10. It helps with PND
Women with postnatal depression often feel that the bond between themselves and their child is missing. Or that they are not coping as the feel they should be. Whilst we know that they are doing a great job, a carrier can help to increase the oxytocin levels in the women to help combat any depression. Oxytocin (also known as the love hormone) is the released during physical contact, such as a touch or hug. A carrier gives constant physical contact between mother and child giving a continuous stream of Oxytocin into the body. Reducing signs of depression and helping the mother to relax when looking after her infant’s needs.
11. It helps with better social outcomes
Studies show that a child who has a secure attachment to a caregiver is more likely do better in life than one that has an insecure attachment. See HERE for more about this. Education, relationships and employment all are positively affected when an infant has grown up with a secure bond with an adult.
12. It helps with a child’s development both motor and mental
A newborn experience the world though it’s body. As it grows and is worn in a sling the gentle movements of the wearer fire the neurons in the brain creating paths to join between all the parts of the infant’s brain. This allows the infant to begin to learn about the world around them. As they grow the interaction between them and the wearer and the wearer and the world helps them to learn about communication amongst many other learning opportunities. The micro movements the child’s muscles have to do in order to maintain their supported position in the carrier helps to not only build muscles strength. It also helps to promote muscle memory and the ability to hone skills such as coordination in left and right side but also upper and lower limbs.
13. It’s great exercise
There is no denying that putting an extra weight on your body is going to mean you work harder to move. working harder = most calories used! Great news all round.
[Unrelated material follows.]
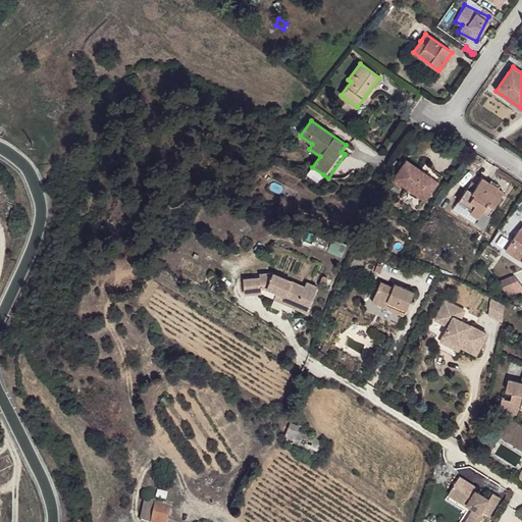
[(427,174),(406,159),(393,178),(425,202),(438,183),(427,174)]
The act of carrying also encourages good posture and help to fire up our core muscles helping them to gain strength.
14. It helps with breastfeeding
Breastfeeding a new baby, even when you are experienced with your other children, still has a learning curve as both mum and baby get to know each other. A sling can help that by facilitating lots of Oxytocin production and the ability to read feeding cues faster.
15. It reduces crying in infants
Babies were made to be held. Their immature nature and needing us to keep them alive means that evolution programmed them to cry whenever they have an unmet need. By wearing a child in a sling you are better equipped to met these needs faster. Using a carrier can reduce crying by up to 45% according to some studies. That’s almost half!